From the Urimaku (瓜幕) district in Shikaoi Town (鹿追町, Shikaoi-chou), you’ll head up Prefectural Route 85 (道道85号線, Doudou 85 gosen) towards Shikaribetsu-ko and come to Ougi-ga-hara Lookout (扇ヶ原展望台, Ougi-ga-hara tenboudai), which offers an excellent overlook of the Hidaka Mountains (日高山脈, Hidaka-sanmyaku). The trailhead at Shirakaba-toge sits a little further on, at the saddle between Higashi-nupukaushinupuri and Nishi-nupukaushinupuri.
The pass itself is a grassy field at 900 meters above sea level where flowers like woolly geranium, Metanarthecium luteoviride, and selfheal grow; on the western side of the pass sits the rocky Senjou Rockfall (千畳崩, Senjou-kuzure), where the pika live.

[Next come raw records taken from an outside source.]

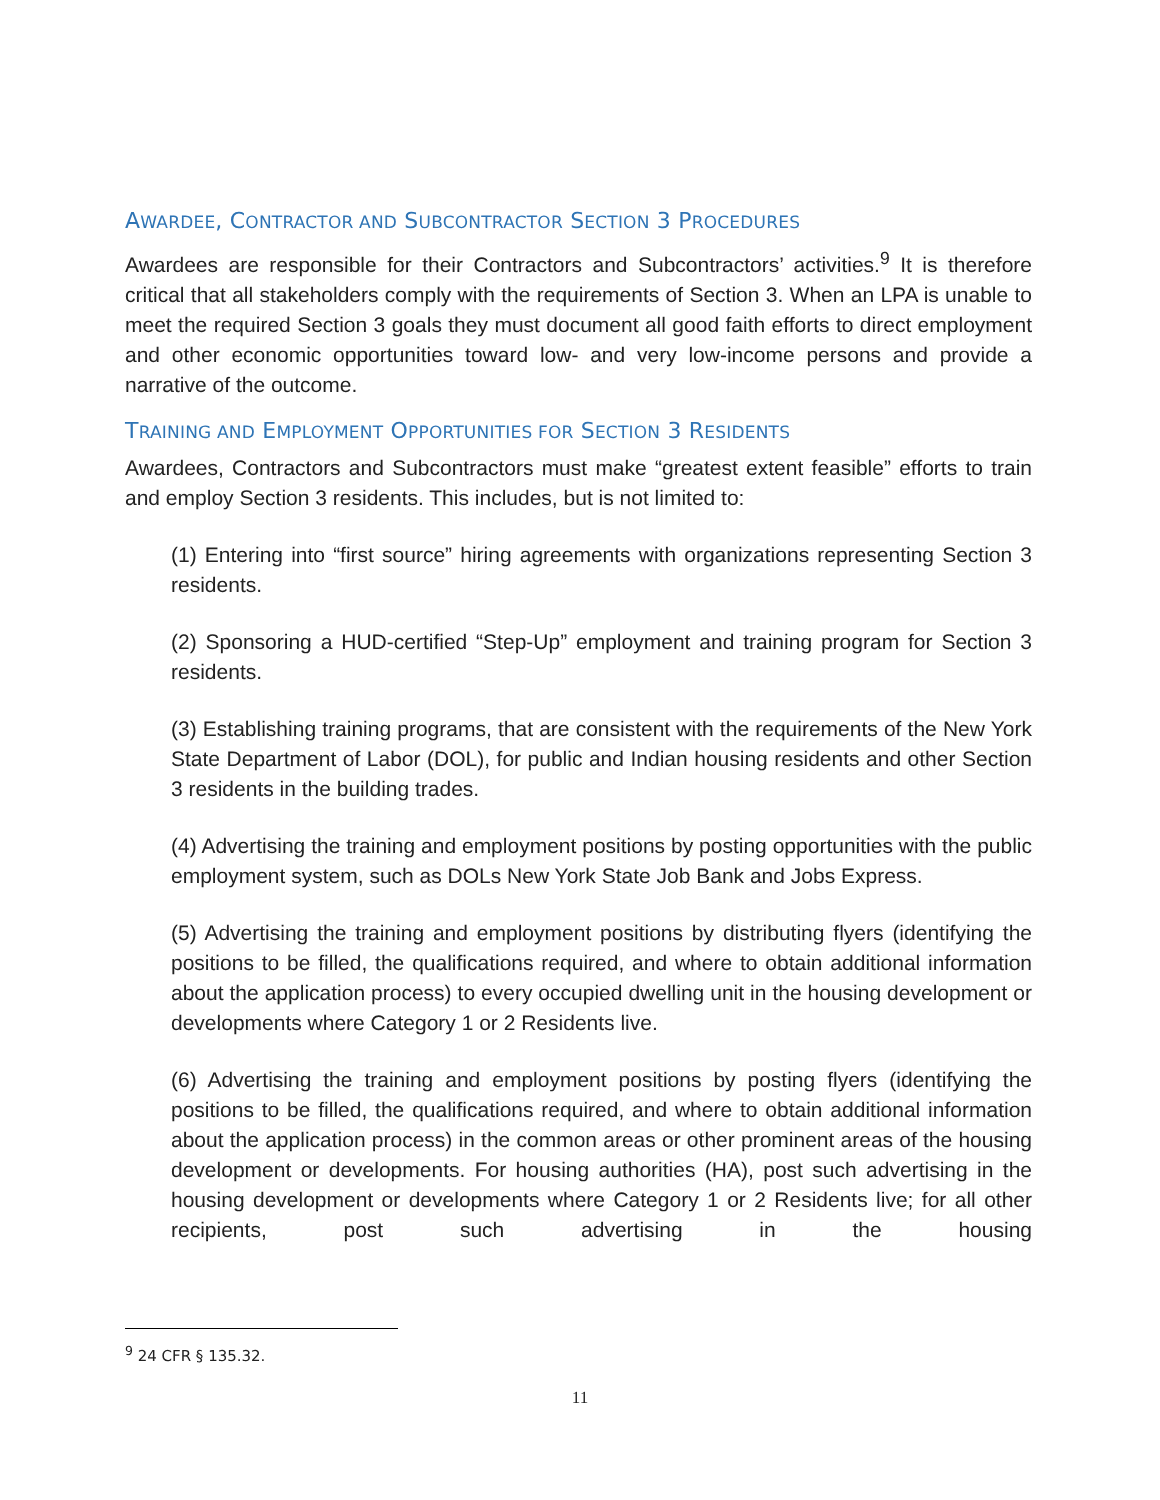AWARDEE, CONTRACTOR AND SUBCONTRACTOR SECTION 3 PROCEDURES
Awardees are responsible for their Contractors and Subcontractors’ activities.<sup>9</sup> It is therefore critical that all stakeholders comply with the requirements of Section 3. When an LPA is unable to meet the required Section 3 goals they must document all good faith efforts to direct employment and other economic opportunities toward low- and very low-income persons and provide a narrative of the outcome.
TRAINING AND EMPLOYMENT OPPORTUNITIES FOR SECTION 3 RESIDENTS
Awardees, Contractors and Subcontractors must make “greatest extent feasible” efforts to train and employ Section 3 residents. This includes, but is not limited to:
(1) Entering into “first source” hiring agreements with organizations representing Section 3 residents.
(2) Sponsoring a HUD-certified “Step-Up” employment and training program for Section 3 residents.
(3) Establishing training programs, that are consistent with the requirements of the New York State Department of Labor (DOL), for public and Indian housing residents and other Section 3 residents in the building trades.
(4) Advertising the training and employment positions by posting opportunities with the public employment system, such as DOLs New York State Job Bank and Jobs Express.
(5) Advertising the training and employment positions by distributing flyers (identifying the positions to be filled, the qualifications required, and where to obtain additional information about the application process) to every occupied dwelling unit in the housing development or developments where Category 1 or 2 Residents live.
(6) Advertising the training and employment positions by posting flyers (identifying the positions to be filled, the qualifications required, and where to obtain additional information about the application process) in the common areas or other prominent areas of the housing development or developments. For housing authorities (HA), post such advertising in the housing development or developments where Category 1 or 2 Residents live; for all other recipients, post such advertising in the housing
<sup>9</sup> 24 CFR § 135.32.
11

Crossing the grassy field from the trailhead, you’ll enter a forest of Sakhalin fir and Ezo spruce. The ground here is covered with a variety of mosses and the air blows cool and gentle. The trail is calm and quiet. Other than the Canadian dwarf cornel, wood sorrel, and threeleaf goldthread that grows amok, if you look carefully you can spot dwarf rattlesnake plantain, Sakhalin ephippianthus, and Japanese twayblade. Now and again you might see the feces of the Japanese sable or Ezo fox, which roam the woods out of sight.

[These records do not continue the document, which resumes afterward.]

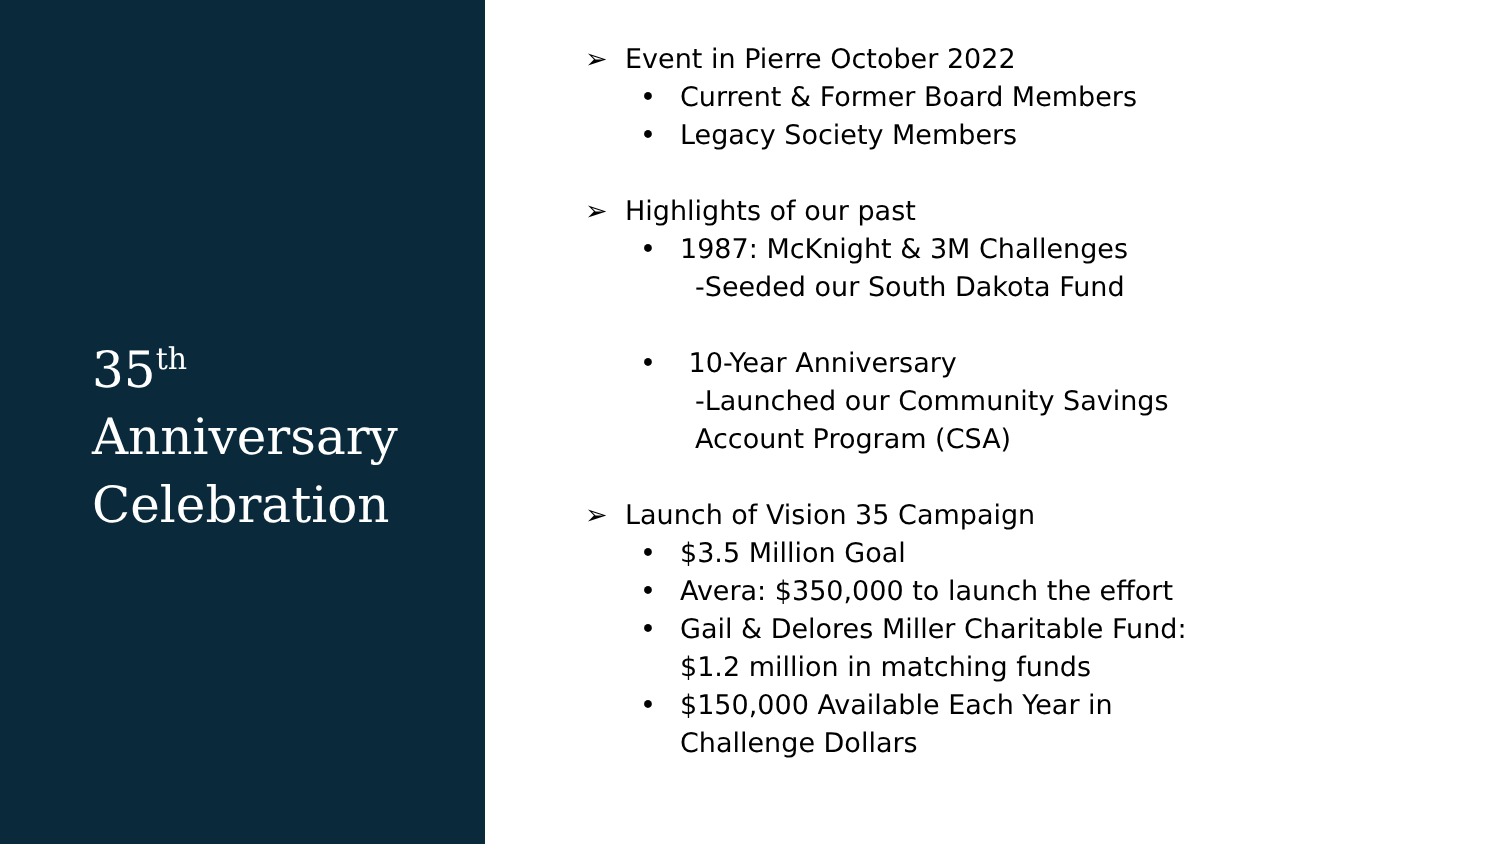35<sup>th</sup>
Anniversary
Celebration
➢ Event in Pierre October 2022
• Current & Former Board Members
• Legacy Society Members
➢ Highlights of our past
• 1987: McKnight & 3M Challenges
-Seeded our South Dakota Fund
• 10-Year Anniversary
-Launched our Community Savings
Account Program (CSA)
➢ Launch of Vision 35 Campaign
• $3.5 Million Goal
• Avera: $350,000 to launch the effort
• Gail & Delores Miller Charitable Fund:
$1.2 million in matching funds
• $150,000 Available Each Year in
Challenge Dollars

The trail will gradually steepen; after the steepest part it will shallow out as you emerge onto a ridgeline. After passing through a pleasant forest of Erman’s birch, you’ll come to the summit of Higashi-nupukaushinupuri. The summit is a beautiful place to be in the fall, especially since the leaf-viewing tourist hordes will likely be elsewhere.
Although the climb is a short one, you’ll find at the summit an incredible view over the Tokachi Plains. The farmland seems to stretch out forever, ocean-like; and in the distance the Hidaka Mountains stand at attention in a neat line. Thinking that just 110-odd years ago, before this land was cultivated, here stood a huge bed of virgin forest, might root you to the spot with wonder.
Around the summit as well it’s likely that you’ll spot some lesser meadow-rue, ligularia, Middendorff’s weigela, and Morrow’s honeysuckle. If you head along the path south of the summit, you’ll arrive at a small outcrop where more pika live. You’re sure to hear them if you wait quietly with open ears.
You’ll head back along the same trail you came up.
The threeleaf goldthread and Canadian dwarf cornel bloom around mid-June. The orchids in the evergreen forests bloom later, around July and August. The leaves start to change color in late September.